Task directions - Where in the data below does the word "GenerationSoftware" appear? Copy every line that has it.

-*-

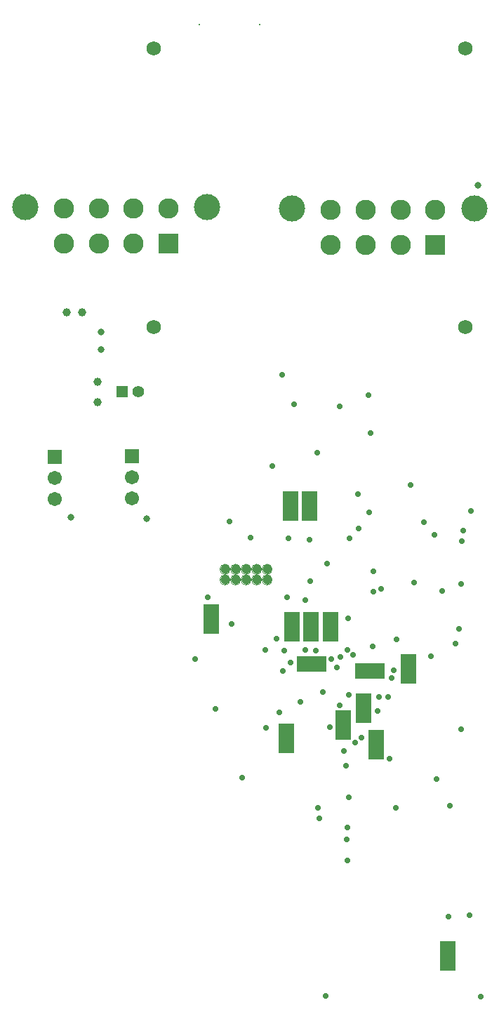
<source format=gbs>
G04*
G04 #@! TF.GenerationSoftware,Altium Limited,Altium Designer,21.7.2 (23)*
G04*
G04 Layer_Color=16711935*
%FSLAX25Y25*%
%MOIN*%
G70*
G04*
G04 #@! TF.SameCoordinates,09E9BBC9-63B0-45BD-99AE-EBF3B05E1A71*
G04*
G04*
G04 #@! TF.FilePolarity,Negative*
G04*
G01*
G75*
%ADD19C,0.00000*%
%ADD59C,0.06800*%
%ADD60C,0.00800*%
%ADD61C,0.12411*%
%ADD62C,0.09655*%
%ADD63R,0.09655X0.09655*%
%ADD64C,0.05556*%
%ADD65R,0.05556X0.05556*%
%ADD66R,0.06737X0.06737*%
%ADD67C,0.06737*%
%ADD68C,0.04500*%
%ADD69C,0.02847*%
%ADD70C,0.03300*%
%ADD71C,0.03950*%
%ADD130R,0.07808X0.14304*%
%ADD131R,0.14304X0.07808*%
D19*
X-118351Y214400D02*
G03*
X-118351Y214400I-2449J0D01*
G01*
Y209400D02*
G03*
X-118351Y209400I-2449J0D01*
G01*
X-123351Y214400D02*
G03*
X-123351Y214400I-2449J0D01*
G01*
Y209400D02*
G03*
X-123351Y209400I-2449J0D01*
G01*
X-128351Y214400D02*
G03*
X-128351Y214400I-2449J0D01*
G01*
Y209400D02*
G03*
X-128351Y209400I-2449J0D01*
G01*
X-133351Y214400D02*
G03*
X-133351Y214400I-2449J0D01*
G01*
Y209400D02*
G03*
X-133351Y209400I-2449J0D01*
G01*
X-138351Y214400D02*
G03*
X-138351Y214400I-2449J0D01*
G01*
Y209400D02*
G03*
X-138351Y209400I-2449J0D01*
G01*
D59*
X-26500Y461900D02*
D03*
X-174500D02*
D03*
X-26500Y329600D02*
D03*
X-174500D02*
D03*
D60*
X-152970Y473000D02*
D03*
X-124230D02*
D03*
D61*
X-109054Y385943D02*
D03*
X-22440D02*
D03*
X-235804Y386487D02*
D03*
X-149190D02*
D03*
D62*
X-90550Y385191D02*
D03*
X-74015D02*
D03*
X-57479D02*
D03*
X-40944D02*
D03*
X-90550Y368655D02*
D03*
X-74015D02*
D03*
X-57479D02*
D03*
X-217300Y385735D02*
D03*
X-200765D02*
D03*
X-184229D02*
D03*
X-167694D02*
D03*
X-217300Y369200D02*
D03*
X-200765D02*
D03*
X-184229D02*
D03*
D63*
X-40944Y368655D02*
D03*
X-167694Y369200D02*
D03*
D64*
X-181863Y298700D02*
D03*
D65*
X-189737D02*
D03*
D66*
X-185058Y268000D02*
D03*
X-221600Y267900D02*
D03*
D67*
X-185058Y258000D02*
D03*
Y248000D02*
D03*
X-221600Y247900D02*
D03*
Y257900D02*
D03*
D68*
X-120800Y214400D02*
D03*
Y209400D02*
D03*
X-125800Y214400D02*
D03*
Y209400D02*
D03*
X-130800Y214400D02*
D03*
Y209400D02*
D03*
X-135800Y214400D02*
D03*
Y209400D02*
D03*
X-140800Y214400D02*
D03*
Y209400D02*
D03*
D69*
X-85942Y172766D02*
D03*
X-29547Y186253D02*
D03*
X-66600Y205200D02*
D03*
X-102500Y176000D02*
D03*
X-67600Y153700D02*
D03*
X-81900Y154900D02*
D03*
X-82600Y176300D02*
D03*
X-43000Y173000D02*
D03*
X-96887Y269700D02*
D03*
X-86300Y291800D02*
D03*
X-138500Y237200D02*
D03*
X-113500Y306700D02*
D03*
X-149100Y201000D02*
D03*
X-92900Y11800D02*
D03*
X-118300Y263400D02*
D03*
X-34000Y102000D02*
D03*
X-132600Y115550D02*
D03*
X-114900Y146600D02*
D03*
X-145200Y148300D02*
D03*
X-121300Y139100D02*
D03*
X-113300Y166000D02*
D03*
X-83400Y121200D02*
D03*
X-62600Y124500D02*
D03*
X-84200Y128100D02*
D03*
X-78900Y132000D02*
D03*
X-75900Y134600D02*
D03*
X-28500Y138400D02*
D03*
X-91010Y139590D02*
D03*
X-68427Y147073D02*
D03*
X-86200Y149800D02*
D03*
X-104967Y151633D02*
D03*
X-63300Y153700D02*
D03*
X-94200Y156000D02*
D03*
X-61700Y162700D02*
D03*
X-109800Y170200D02*
D03*
X-154900Y171800D02*
D03*
X-111300Y201300D02*
D03*
X-112800Y175700D02*
D03*
X-121500Y176300D02*
D03*
X-116407Y181513D02*
D03*
X-137793Y188407D02*
D03*
X-110700Y229000D02*
D03*
X-128700Y229600D02*
D03*
X-60700Y166400D02*
D03*
X-87600Y167900D02*
D03*
X-90300Y171900D02*
D03*
X-80000Y173800D02*
D03*
X-97800Y175900D02*
D03*
X-70548Y177752D02*
D03*
X-31200Y179000D02*
D03*
X-59300Y181000D02*
D03*
X-82200Y191300D02*
D03*
X-102800Y199900D02*
D03*
X-70200Y203900D02*
D03*
X-37800Y204300D02*
D03*
X-108100Y292700D02*
D03*
X-100500Y228400D02*
D03*
X-100400Y208800D02*
D03*
X-92200Y217100D02*
D03*
X-81800Y229300D02*
D03*
X-77500Y250200D02*
D03*
X-77200Y233900D02*
D03*
X-72500Y297100D02*
D03*
X-72173Y241327D02*
D03*
X-71800Y279200D02*
D03*
X-70400Y213400D02*
D03*
X-52600Y254500D02*
D03*
X-19300Y11500D02*
D03*
X-34732Y49468D02*
D03*
X-24700Y50000D02*
D03*
X-82700Y76300D02*
D03*
X-83050Y86250D02*
D03*
X-82644Y91823D02*
D03*
X-95923Y96123D02*
D03*
X-59500Y101050D02*
D03*
X-96700Y101300D02*
D03*
X-28800Y207500D02*
D03*
X-51038Y208100D02*
D03*
X-46200Y236700D02*
D03*
X-41200Y230900D02*
D03*
X-28376Y227800D02*
D03*
X-27729Y232700D02*
D03*
X-23900Y242200D02*
D03*
X-81977Y106292D02*
D03*
X-40300Y114700D02*
D03*
D70*
X-20800Y396800D02*
D03*
X-213900Y239300D02*
D03*
X-178100Y238500D02*
D03*
X-199600Y327161D02*
D03*
Y318761D02*
D03*
D71*
X-201200Y293661D02*
D03*
X-208500Y336561D02*
D03*
X-215900D02*
D03*
X-201200Y303561D02*
D03*
D130*
X-147200Y190900D02*
D03*
X-84600Y140500D02*
D03*
X-69100Y131300D02*
D03*
X-74900Y148500D02*
D03*
X-53700Y167300D02*
D03*
X-90800Y187100D02*
D03*
X-109000D02*
D03*
X-99900D02*
D03*
X-100600Y244600D02*
D03*
X-109600D02*
D03*
X-35100Y30800D02*
D03*
X-111600Y134300D02*
D03*
D131*
X-99600Y169500D02*
D03*
X-72100Y166200D02*
D03*
M02*

</source>
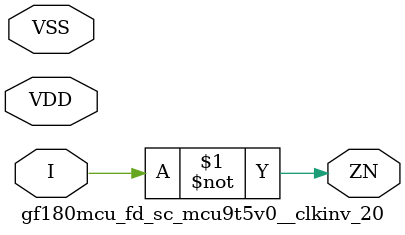
<source format=v>

module gf180mcu_fd_sc_mcu9t5v0__clkinv_20( I, ZN, VDD, VSS );
input I;
inout VDD, VSS;
output ZN;

	not MGM_BG_0( ZN, I );

endmodule

</source>
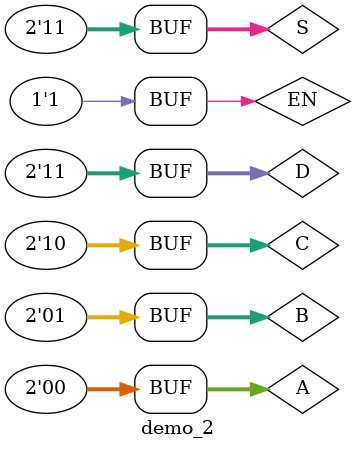
<source format=v>
`timescale 1ns / 1ps


module demo_2;

	// Inputs
	reg [1:0] A;
	reg [1:0] B;
	reg [1:0] C;
	reg [1:0] D;
	reg [1:0] S;
	reg EN;

	// Outputs
	wire [1:0] Y;

	// Instantiate the Unit Under Test (UUT)
	text_2 uut (
		.A(A), 
		.B(B), 
		.C(C), 
		.D(D), 
		.S(S), 
		.EN(EN), 
		.Y(Y)
	);

	initial begin
		// Initialize Inputs
			A[1] = 0;
		A[0]=0;
		B[1]= 0;
		B[0]=1;
		C[1] = 1;
		C[0]=0;
		D[1]= 1;
		D[0]=1;
		S = 0;
		EN = 0;

		// Wait 100 ns for global reset to finish
		#100;
        
		// Add stimulus here
		#100;
		EN=1;S[1]=0;S[0]=0;
		#100;
		EN=1;S[1]=0;S[0]=1;
		#100;
		EN=1;S[1]=1;S[0]=0;
      #100;
		EN=1;S[1]=1;S[0]=1;
	end
      
endmodule


</source>
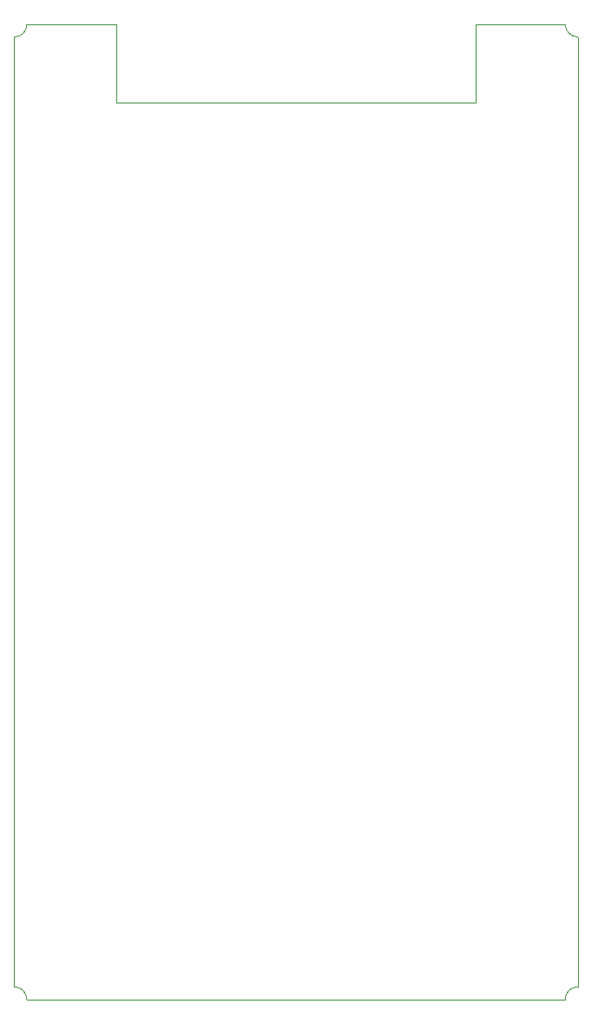
<source format=gbr>
G04 #@! TF.GenerationSoftware,KiCad,Pcbnew,6.0.0-rc1-unknown-ebb74fc~66~ubuntu18.04.1*
G04 #@! TF.CreationDate,2018-09-19T18:27:30+02:00*
G04 #@! TF.ProjectId,esp32-gateway,65737033322D676174657761792E6B69,v3*
G04 #@! TF.SameCoordinates,Original*
G04 #@! TF.FileFunction,Profile,NP*
%FSLAX46Y46*%
G04 Gerber Fmt 4.6, Leading zero omitted, Abs format (unit mm)*
G04 Created by KiCad (PCBNEW 6.0.0-rc1-unknown-ebb74fc~66~ubuntu18.04.1) date Wed Sep 19 18:27:30 2018*
%MOMM*%
%LPD*%
G01*
G04 APERTURE LIST*
%ADD10C,0.001000*%
G04 APERTURE END LIST*
D10*
X168750000Y-160000000D02*
G75*
G02X170000000Y-158750000I1250000J0D01*
G01*
X115000000Y-158750000D02*
G75*
G02X116250000Y-160000000I0J-1250000D01*
G01*
X170000000Y-66250000D02*
G75*
G02X168750000Y-65000000I0J1250000D01*
G01*
X116250000Y-65000000D02*
G75*
G02X115000000Y-66250000I-1250000J0D01*
G01*
X160000000Y-65000000D02*
X168750000Y-65000000D01*
X160000000Y-72590000D02*
X160000000Y-65000000D01*
X125000000Y-72590000D02*
X160000000Y-72590000D01*
X125000000Y-65000000D02*
X125000000Y-72590000D01*
X115000000Y-158750000D02*
X115000000Y-66250000D01*
X168750000Y-160000000D02*
X116250000Y-160000000D01*
X170000000Y-66250000D02*
X170000000Y-158750000D01*
X116250000Y-65000000D02*
X125000000Y-65000000D01*
M02*

</source>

-*-

Task response -
G04 #@! TF.GenerationSoftware,Altium Limited,Altium Designer,21.7.2 (23)*
G04 #@! TF.GenerationSoftware,KiCad,Pcbnew,6.0.0-rc1-unknown-ebb74fc~66~ubuntu18.04.1*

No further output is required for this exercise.